Find the ratio of the area of two triangles $P$ and $Q$ are the midpoints of $AB$ and $BC$ respectively. $S$ and $T$ and the midpoints of $PR$ and $QR$. Find the ratio of area of $\triangle ABC$ and $\triangle PQR$

Don't forget to include your approach towards solving the question. Things to look out for.
My work. I can figure out ratio of area of $\triangle RST / \triangle RPQ = 1/4$. 
Same for the ratios of the area of $\triangle BQP/\triangle BCA =1/4$. Can't figure out what to do next. 
 A: Note that $|ST|=\frac{1}{2}|PQ|=\frac{1}{4}|AC|$ (see  G Cab's comment), and 
$$\frac{|\triangle ASP|}{|AS|}=\frac{|\triangle STR|}{|ST|}=\frac{|\triangle TCQ|}{|TC|}$$
(try to figure out why these equalities hold).
Therefore, since $|\triangle STR|=\frac{1}{4}|\triangle PQR|$, it follows
\begin{align}
|\triangle ASP|+|\triangle TCQ|
&=\frac{|AS|+|TC|}{|ST|}\cdot |\triangle STR|\\
&=\frac{|AC|-|ST|}{|ST|}\cdot |\triangle STR|\\
&=3|\triangle STR|=\frac{3}{4}|\triangle PQR|.
\end{align}
Finally $|\square PQCA|=\frac{3}{4}|\triangle ABC|$
and $|\square PQTS|=\frac{3}{4}|\triangle PQR|$, yield
$$\frac{3}{4}|\triangle ABC|=|\square PQCA|=(|\triangle ASP|+|\triangle TCQ|)
+|\square PQTS|=\frac{3}{2}|\triangle PQR|$$
that is the ratio $|\triangle ABC|/|\triangle PQR|$ is equal to $2$.
A: By the Midsegment Theorem, we know that $\overline{PQ}\parallel\overline{AC}$. Let's draw a couple more parallels, through $B$ and $R$.

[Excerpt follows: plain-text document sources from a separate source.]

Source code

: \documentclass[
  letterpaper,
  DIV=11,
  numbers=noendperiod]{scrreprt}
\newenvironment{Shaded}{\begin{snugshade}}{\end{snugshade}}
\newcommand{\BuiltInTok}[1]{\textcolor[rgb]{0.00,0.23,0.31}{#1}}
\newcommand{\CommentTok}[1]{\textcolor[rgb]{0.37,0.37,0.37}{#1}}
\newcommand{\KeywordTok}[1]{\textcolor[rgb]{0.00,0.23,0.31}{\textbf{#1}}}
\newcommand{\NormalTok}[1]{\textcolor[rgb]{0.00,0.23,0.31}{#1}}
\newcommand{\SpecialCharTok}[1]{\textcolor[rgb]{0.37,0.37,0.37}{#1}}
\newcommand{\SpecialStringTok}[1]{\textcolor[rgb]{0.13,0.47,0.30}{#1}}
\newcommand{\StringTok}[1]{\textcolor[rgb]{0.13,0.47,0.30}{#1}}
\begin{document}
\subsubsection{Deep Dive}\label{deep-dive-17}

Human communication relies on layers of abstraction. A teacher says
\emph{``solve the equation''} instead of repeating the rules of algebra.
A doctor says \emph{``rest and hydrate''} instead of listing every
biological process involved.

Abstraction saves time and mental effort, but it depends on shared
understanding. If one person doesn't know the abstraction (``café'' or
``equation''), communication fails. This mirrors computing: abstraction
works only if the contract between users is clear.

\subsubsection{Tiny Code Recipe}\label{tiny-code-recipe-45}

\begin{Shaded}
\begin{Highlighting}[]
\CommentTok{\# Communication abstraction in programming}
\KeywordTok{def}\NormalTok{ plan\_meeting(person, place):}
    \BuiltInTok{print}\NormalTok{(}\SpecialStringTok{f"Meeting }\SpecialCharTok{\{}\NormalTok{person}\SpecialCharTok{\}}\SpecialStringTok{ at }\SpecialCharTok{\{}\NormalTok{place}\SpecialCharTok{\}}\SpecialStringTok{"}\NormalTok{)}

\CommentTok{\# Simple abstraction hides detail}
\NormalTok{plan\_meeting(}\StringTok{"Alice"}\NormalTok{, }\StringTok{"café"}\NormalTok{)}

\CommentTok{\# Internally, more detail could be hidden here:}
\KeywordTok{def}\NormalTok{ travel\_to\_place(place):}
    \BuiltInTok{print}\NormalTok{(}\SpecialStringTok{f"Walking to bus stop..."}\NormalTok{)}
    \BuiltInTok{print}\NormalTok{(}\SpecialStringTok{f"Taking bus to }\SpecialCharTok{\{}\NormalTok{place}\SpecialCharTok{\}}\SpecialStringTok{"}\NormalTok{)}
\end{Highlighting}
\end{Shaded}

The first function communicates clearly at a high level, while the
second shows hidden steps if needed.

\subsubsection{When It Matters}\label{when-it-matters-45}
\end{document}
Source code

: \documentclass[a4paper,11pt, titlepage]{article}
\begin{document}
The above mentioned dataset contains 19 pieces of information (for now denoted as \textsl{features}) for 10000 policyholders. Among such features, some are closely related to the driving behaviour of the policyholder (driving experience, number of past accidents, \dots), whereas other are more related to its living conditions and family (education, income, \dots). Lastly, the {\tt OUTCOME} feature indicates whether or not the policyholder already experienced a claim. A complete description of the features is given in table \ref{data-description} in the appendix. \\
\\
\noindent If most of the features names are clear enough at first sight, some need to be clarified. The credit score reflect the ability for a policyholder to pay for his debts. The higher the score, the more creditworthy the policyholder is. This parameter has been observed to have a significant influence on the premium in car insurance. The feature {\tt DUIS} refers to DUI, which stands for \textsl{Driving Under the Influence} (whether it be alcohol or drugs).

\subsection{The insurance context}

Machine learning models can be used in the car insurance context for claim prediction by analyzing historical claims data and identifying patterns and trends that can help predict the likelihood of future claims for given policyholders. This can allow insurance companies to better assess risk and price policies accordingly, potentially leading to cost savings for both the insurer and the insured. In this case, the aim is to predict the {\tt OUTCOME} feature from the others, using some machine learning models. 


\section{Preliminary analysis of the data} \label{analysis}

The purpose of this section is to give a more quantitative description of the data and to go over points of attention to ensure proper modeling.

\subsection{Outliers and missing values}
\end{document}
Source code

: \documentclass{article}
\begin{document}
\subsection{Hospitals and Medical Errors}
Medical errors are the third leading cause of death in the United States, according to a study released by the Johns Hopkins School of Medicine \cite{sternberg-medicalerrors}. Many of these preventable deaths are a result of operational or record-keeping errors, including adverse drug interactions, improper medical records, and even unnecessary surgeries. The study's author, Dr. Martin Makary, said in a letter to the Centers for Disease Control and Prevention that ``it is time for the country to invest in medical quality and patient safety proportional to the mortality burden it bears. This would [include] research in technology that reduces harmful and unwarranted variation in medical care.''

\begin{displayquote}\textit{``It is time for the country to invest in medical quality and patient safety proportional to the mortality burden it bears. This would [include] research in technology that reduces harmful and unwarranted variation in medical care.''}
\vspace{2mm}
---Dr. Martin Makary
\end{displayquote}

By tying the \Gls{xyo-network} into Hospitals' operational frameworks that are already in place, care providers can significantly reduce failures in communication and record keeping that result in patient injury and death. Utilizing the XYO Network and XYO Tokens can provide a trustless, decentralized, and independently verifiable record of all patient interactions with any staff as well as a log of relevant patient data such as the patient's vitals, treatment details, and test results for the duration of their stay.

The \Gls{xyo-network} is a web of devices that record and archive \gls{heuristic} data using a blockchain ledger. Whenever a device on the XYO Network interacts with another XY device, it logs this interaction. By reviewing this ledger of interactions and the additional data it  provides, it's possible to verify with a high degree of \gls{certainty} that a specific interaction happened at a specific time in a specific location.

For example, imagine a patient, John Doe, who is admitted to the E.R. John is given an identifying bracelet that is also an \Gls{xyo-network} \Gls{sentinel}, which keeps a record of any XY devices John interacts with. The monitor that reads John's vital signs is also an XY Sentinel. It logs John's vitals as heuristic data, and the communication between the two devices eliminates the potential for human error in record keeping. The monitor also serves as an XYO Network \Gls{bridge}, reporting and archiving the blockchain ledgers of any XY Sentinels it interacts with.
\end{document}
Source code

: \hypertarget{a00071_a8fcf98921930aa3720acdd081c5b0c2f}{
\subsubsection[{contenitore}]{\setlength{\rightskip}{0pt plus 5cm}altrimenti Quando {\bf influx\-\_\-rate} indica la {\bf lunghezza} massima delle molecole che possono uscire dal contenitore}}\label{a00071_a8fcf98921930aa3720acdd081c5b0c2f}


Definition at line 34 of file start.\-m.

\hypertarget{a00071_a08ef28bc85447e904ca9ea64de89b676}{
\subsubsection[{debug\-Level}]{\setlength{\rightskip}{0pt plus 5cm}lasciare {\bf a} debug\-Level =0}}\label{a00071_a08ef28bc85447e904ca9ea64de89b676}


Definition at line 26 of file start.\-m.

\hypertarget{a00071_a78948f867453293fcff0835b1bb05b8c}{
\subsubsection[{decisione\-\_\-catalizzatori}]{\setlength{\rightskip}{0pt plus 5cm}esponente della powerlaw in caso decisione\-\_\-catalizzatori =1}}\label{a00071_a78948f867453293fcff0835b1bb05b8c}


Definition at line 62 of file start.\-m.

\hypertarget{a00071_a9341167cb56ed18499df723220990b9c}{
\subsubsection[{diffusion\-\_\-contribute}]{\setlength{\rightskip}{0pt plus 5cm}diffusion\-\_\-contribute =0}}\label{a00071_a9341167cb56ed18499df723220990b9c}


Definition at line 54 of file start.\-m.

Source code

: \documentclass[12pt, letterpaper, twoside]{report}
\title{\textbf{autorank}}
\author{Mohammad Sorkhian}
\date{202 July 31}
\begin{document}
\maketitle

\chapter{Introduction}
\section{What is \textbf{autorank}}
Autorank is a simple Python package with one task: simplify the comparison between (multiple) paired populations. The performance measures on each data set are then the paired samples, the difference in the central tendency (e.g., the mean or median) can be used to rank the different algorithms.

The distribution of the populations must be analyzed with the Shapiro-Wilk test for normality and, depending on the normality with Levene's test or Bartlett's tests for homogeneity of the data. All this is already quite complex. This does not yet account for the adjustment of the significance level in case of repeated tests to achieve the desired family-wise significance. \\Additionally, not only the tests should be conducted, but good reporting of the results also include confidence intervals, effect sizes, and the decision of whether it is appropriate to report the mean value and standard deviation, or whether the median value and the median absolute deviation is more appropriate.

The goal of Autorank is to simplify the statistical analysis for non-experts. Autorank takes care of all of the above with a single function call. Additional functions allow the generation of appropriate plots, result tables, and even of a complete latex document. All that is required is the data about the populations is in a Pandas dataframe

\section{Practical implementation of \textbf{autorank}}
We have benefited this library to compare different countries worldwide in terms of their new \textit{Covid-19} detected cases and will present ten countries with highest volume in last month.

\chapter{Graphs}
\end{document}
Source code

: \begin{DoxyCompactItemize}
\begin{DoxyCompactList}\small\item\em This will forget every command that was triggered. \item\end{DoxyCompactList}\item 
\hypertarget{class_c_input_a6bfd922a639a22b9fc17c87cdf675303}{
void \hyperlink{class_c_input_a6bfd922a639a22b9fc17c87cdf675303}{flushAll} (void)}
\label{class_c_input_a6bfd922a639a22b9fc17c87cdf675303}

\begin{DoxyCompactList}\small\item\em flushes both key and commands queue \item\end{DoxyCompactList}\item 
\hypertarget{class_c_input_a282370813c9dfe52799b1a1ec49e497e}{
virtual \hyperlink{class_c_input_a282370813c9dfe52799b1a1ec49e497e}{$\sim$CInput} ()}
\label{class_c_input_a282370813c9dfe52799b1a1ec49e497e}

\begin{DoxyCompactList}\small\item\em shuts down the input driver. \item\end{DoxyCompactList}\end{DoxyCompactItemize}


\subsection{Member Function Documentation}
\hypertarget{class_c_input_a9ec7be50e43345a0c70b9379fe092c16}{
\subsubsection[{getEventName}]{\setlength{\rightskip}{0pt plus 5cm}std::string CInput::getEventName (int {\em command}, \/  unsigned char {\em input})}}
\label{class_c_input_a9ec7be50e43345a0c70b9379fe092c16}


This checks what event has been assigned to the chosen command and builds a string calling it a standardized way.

Recall that families of parallel lines cut transversals in equal ratios. Since $\overleftrightarrow{PQ}$, $\overleftrightarrow{AC}$, $\overleftrightarrow{A^\prime C^\prime}$ cut $\overline{PR}$ (and $\overline{QR}$) equally, they cut $\overline{PA}$ and $\overline{QC}$ equally. We conclude that all four lines are equally-spaced, creating a trisected perpendicular $\overline{A^\prime B^\prime}$.
Thus, $\triangle ABC$ and $\triangle PQR$ have equal heights relative to bases $\overline{AC}$ and $\overline{PQ}$. Since, again by the Midsegment Theorem, $|\overline{AC}| = 2|\overline{PQ}|$, necessarily

$$|\triangle ABC| = 2|\triangle PQR|$$